Updated: Mar 13, 2023

One of the biggest mistakes companies make is focusing too much on profits and not enough on cash flow. A Profit & Loss statement provides great data, but relying on the bottom line to gauge financial health in your organization is shortsighted and risky. Here’s why:

1) Tomorrow’s income won’t pay today’s bills. Your P&L may show a profitable month, but if your profits are held in Accounts Receivable, you may still be short on cash to pay your expenses. What happens when your next “big project” cancels or doesn’t pay on time? Or a shutdown closes your business’s doors for 6 weeks? Will you have the fluid cash reserves necessary to get your company through, and if so, for how long? Cash flow management ensures that you are on top of your AR, that you know your runway, and that you can easily and accurately predict the outcome of unexpected changes to your income.

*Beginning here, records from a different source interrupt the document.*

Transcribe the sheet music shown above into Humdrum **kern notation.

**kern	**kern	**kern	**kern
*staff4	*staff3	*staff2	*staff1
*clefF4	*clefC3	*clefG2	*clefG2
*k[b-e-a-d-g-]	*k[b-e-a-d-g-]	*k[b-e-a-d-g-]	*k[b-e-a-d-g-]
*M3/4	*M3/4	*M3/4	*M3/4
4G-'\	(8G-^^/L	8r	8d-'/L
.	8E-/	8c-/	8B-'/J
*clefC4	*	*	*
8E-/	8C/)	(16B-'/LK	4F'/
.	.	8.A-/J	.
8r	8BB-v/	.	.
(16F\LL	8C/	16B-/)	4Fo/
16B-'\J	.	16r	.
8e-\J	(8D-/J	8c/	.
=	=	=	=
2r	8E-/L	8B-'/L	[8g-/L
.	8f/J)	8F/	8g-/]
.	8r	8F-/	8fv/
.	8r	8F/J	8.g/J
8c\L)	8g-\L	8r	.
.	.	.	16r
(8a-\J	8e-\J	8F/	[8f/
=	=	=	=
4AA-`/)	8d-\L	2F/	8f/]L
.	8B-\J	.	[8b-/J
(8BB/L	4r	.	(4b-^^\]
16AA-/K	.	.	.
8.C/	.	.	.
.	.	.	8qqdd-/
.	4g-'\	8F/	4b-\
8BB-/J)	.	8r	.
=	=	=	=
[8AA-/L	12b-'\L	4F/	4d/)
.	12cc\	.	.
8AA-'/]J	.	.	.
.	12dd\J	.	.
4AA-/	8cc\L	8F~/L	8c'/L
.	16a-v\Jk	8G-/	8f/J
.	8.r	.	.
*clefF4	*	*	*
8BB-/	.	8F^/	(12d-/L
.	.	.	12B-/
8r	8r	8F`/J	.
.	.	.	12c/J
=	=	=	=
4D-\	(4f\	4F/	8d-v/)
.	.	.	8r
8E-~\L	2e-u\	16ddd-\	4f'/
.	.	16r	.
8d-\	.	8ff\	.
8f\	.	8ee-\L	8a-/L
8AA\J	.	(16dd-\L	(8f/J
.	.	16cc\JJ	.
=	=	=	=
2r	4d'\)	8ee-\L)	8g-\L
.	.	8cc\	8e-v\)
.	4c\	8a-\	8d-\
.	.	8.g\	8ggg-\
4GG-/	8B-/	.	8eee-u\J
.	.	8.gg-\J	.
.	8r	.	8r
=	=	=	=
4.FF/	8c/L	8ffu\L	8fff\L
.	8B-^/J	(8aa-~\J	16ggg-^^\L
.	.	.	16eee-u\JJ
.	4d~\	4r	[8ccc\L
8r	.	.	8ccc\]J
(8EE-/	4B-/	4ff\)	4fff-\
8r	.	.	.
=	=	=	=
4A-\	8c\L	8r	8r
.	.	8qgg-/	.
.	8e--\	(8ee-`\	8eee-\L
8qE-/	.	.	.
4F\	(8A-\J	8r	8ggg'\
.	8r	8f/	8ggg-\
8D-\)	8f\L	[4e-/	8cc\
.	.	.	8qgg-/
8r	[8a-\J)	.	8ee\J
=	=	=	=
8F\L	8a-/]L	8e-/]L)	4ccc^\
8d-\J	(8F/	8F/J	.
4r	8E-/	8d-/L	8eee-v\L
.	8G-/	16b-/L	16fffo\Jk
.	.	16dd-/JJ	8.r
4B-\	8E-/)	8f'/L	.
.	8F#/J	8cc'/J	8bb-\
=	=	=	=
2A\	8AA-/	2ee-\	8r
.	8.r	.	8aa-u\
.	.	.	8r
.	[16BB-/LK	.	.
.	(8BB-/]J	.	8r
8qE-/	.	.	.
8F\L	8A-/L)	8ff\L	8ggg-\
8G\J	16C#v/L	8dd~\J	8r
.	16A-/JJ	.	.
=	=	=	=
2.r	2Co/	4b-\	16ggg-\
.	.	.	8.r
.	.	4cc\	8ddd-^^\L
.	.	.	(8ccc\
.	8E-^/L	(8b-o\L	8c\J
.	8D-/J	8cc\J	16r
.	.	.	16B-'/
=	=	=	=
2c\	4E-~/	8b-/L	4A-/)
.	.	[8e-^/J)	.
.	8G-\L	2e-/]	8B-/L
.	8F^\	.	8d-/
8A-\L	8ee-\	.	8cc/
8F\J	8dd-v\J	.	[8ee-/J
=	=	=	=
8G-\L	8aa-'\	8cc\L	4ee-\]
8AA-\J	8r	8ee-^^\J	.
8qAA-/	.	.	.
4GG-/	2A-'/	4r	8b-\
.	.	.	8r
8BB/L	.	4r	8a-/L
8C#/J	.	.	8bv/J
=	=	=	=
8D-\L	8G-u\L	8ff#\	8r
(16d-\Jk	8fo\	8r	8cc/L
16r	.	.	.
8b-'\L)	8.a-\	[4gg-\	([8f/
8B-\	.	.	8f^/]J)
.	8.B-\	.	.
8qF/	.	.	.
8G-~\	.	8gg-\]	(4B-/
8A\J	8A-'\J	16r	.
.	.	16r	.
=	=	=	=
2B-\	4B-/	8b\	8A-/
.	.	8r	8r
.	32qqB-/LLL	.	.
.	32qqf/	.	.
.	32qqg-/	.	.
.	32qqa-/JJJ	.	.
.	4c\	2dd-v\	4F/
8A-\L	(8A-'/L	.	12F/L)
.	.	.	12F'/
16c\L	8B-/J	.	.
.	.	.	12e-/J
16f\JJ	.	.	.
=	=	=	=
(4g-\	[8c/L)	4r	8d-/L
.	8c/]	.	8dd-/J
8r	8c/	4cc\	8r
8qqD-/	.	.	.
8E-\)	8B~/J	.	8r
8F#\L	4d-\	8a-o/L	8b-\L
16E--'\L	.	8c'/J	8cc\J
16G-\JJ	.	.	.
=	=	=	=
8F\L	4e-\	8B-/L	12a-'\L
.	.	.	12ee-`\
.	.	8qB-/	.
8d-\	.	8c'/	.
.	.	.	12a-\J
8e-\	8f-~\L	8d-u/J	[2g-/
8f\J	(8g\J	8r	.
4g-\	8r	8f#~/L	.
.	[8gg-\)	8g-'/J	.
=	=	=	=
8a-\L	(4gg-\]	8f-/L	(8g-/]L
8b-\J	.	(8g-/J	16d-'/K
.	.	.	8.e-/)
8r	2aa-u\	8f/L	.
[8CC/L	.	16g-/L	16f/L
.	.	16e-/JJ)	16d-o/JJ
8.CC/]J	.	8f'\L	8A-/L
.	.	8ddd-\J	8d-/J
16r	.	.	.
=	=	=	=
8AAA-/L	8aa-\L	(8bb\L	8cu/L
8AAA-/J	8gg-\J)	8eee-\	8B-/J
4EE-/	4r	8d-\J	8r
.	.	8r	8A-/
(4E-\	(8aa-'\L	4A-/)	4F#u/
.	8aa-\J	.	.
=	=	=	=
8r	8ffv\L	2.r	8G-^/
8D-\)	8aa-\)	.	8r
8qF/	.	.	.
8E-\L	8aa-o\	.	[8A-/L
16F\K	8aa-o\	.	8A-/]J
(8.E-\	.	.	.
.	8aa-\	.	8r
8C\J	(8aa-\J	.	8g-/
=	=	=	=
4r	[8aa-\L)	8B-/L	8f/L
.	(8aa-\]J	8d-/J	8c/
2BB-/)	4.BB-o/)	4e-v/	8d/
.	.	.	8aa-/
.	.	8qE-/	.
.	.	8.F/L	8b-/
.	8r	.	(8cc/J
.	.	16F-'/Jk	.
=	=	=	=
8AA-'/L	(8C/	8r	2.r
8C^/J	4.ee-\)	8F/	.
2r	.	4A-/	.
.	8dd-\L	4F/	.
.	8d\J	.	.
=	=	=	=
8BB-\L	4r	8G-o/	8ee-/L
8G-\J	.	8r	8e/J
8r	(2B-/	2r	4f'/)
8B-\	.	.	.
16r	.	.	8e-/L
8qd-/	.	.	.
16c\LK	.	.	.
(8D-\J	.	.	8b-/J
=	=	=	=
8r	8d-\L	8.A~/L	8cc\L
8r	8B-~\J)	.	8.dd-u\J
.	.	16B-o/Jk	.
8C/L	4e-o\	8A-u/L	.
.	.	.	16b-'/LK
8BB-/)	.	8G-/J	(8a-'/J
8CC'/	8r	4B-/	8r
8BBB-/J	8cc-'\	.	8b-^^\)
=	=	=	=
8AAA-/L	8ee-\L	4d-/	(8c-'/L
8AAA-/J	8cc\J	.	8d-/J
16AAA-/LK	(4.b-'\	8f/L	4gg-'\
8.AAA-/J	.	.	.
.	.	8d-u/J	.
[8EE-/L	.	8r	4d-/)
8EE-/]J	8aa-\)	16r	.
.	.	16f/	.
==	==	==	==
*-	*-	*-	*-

2) Today’s income may be insufficient for upcoming periodic expenses, such as taxes, equipment purchases, annual bonuses, etc. Your P&L is merely a snapshot of last month, it’s not a road map for what’s ahead. Unfortunately, it is not at all uncommon for businesses to reach the end of the year and realize they are under-resourced for a $500,000 tax bill. Being attentive to your cash flow allow you to see exactly how these periodic big expenses will impact your cash, and will put the money in the bank before you need it.

3) Without attention to future cash flow, every financial decision you make is blind. Many business owners make important choices about when and how much to spend based on today’s bank balance. This, more than anything, is why cash flow problems are the second-largest business killer. For example, how many times have you been advised by an accountant, CPA, or business colleague to spend more at the end of the year to save on taxes? While this can be helpful if all goes well, what if an unexpected income dip at the beginning of next year leaves you without the cash reserves to pay existing bills and payroll? Or what if the new truck you purchased during your peak season is a total financial drain once you hit that anticipated seasonal decline? You simply cannot know the implications of large financial moves if you have not looked far enough into the future to see how they impact your cash balance.

Stop relying on insufficient data to steer your company into the future. If you’re a business making more than $500K per year in revenue, it is critical that you have a cash flow advisor who is intimately familiar with your numbers, your goals, and your overall financial landscape.